Notably, the project created a risk model allowing component failure numbers to be used in identifying the most important safety barriers needed in an installation. “In addition to fire suppression and ventilation, the battery design must have preventative safety barriers to limit fire and gas emissions to as small a part of the battery system as possible,” Helgesen reports.
Fire suppression systems with varying benefits
Tested fire suppression systems were found to provide different benefits, each with various strengths and drawbacks, but no “silver bullet” solution was identified. “Each battery installation will require assessment of necessary barriers in consultation with the battery manufacturer in order to identify the application most suited for that project,” Helgesen says. “Due to the limited amount of available suppression media on board a vessel, the actual volumes and release rates will need to be calculated depending on the battery system.”
Another important project deliverable was the proposed model for quantitative risk assessment for battery systems. “Nothing is risk-free. The probability of a battery fire seems to be less than in conventional engine rooms, but we have not been able to compare the severities of these fires,” Helgesen relates. “More and better data is necessary to fully evaluate if a battery system is safer than a conventional combustion engine, and why.”

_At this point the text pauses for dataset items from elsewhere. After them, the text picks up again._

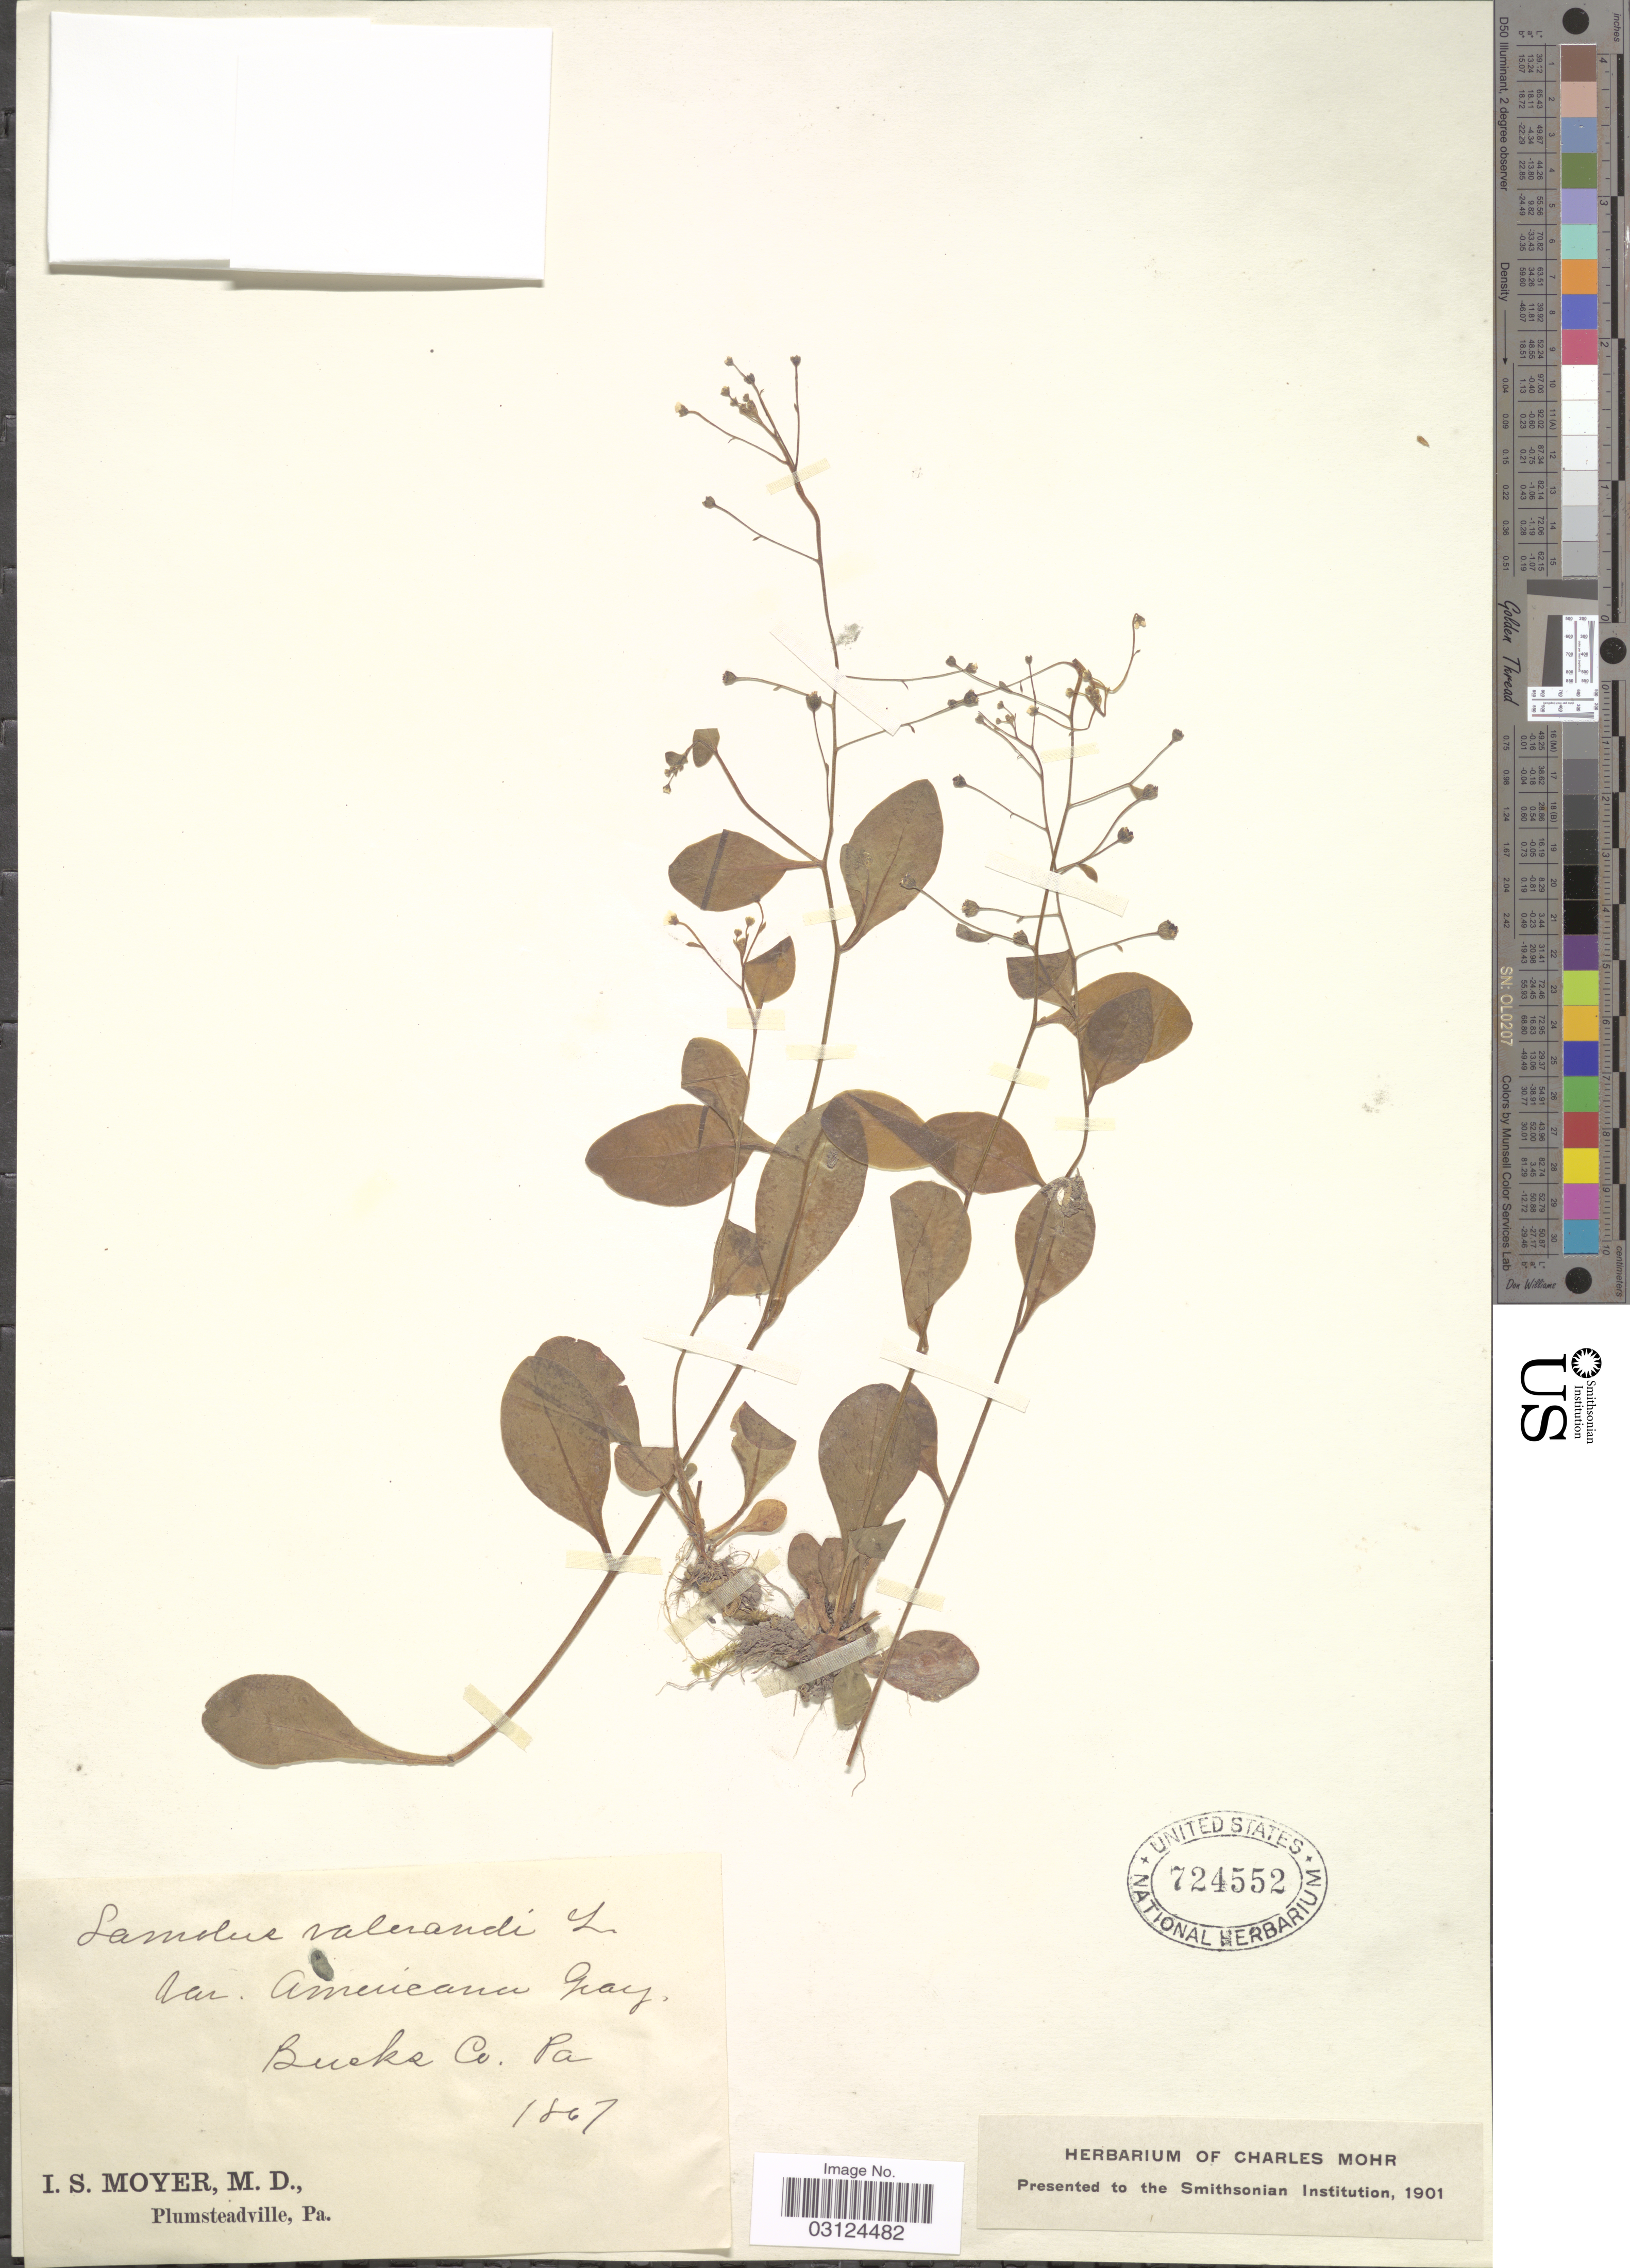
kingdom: Plantae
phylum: Tracheophyta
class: Magnoliopsida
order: Ericales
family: Primulaceae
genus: Samolus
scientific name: Samolus parviflorus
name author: Raf.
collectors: I. S. Moyer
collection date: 1867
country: United States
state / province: Pennsylvania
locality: Bucks Co., Pa.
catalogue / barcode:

Strengthening battery safety through cooperation
Sverre Eriksen, Senior Principal Engineer, Electrical Systems at DNV GL, notes that class societies can use project results to upgrade their own offerings: “This project has strengthened our verification of the safety principles in class rules. The findings should enable us to provide even better prescriptive guidelines and clearer rules. Now I look forward to larger-scale fire extinguishing tests, to follow up and provide more answers to the questions generated during the project.”
He emphasizes the focus on safety as a key project premise: “We do not compete on safety. All stakeholders in the value chain were represented in the project, including the authorities, and open communication has been at the heart of the cooperation. This is proof that industrial players can work together to improve safety for assets, crew and passengers.”
Denis Cederholm-Larsen concurs: “All participants had the same goal of highlighting safety issues relating to maritime batteries.” Objectivity was essential as well, he says. “Many suppliers were represented, but the report did not favour one over another. Mutual openness and trust is the key. That was the real core and soul of the project.”
Project partner Michael Carter, Acting Associate Administrator for Environment and Compliance at the US Department of Transportation, Maritime Administration, adds: “This is an important step in furthering international efforts to improve battery safety for maritime propulsion applications and we look forward to continuing our support of work to advance safety in maritime energy innovation.”
Upholding the green mandate
“We have to keep class rules up to speed with the developments as they come faster and faster, and we need to support green solutions,” says Kolbjørn Berge. He notes that IMO and the Norwegian government, among others, have presented shipping with demanding environmental goals: “We have been asked to find new solutions and explore new technologies, and to prepare for environmental demands coming in 2030 and 2050.” In order to achieve these goals, he believes that stakeholders will have to look beyond existing rules and keep updated on developments and challenges.
“We have an opportunity to establish a new standard, but we have to get that standard right in order to make sure that safety is ensured,” Berge concludes. “We can’t hide in a corner when problems arise. This is the reason for projects of this kind, to ensure that we have control of the facts. If you don’t have that, facts have a way of coming back to cause problems.”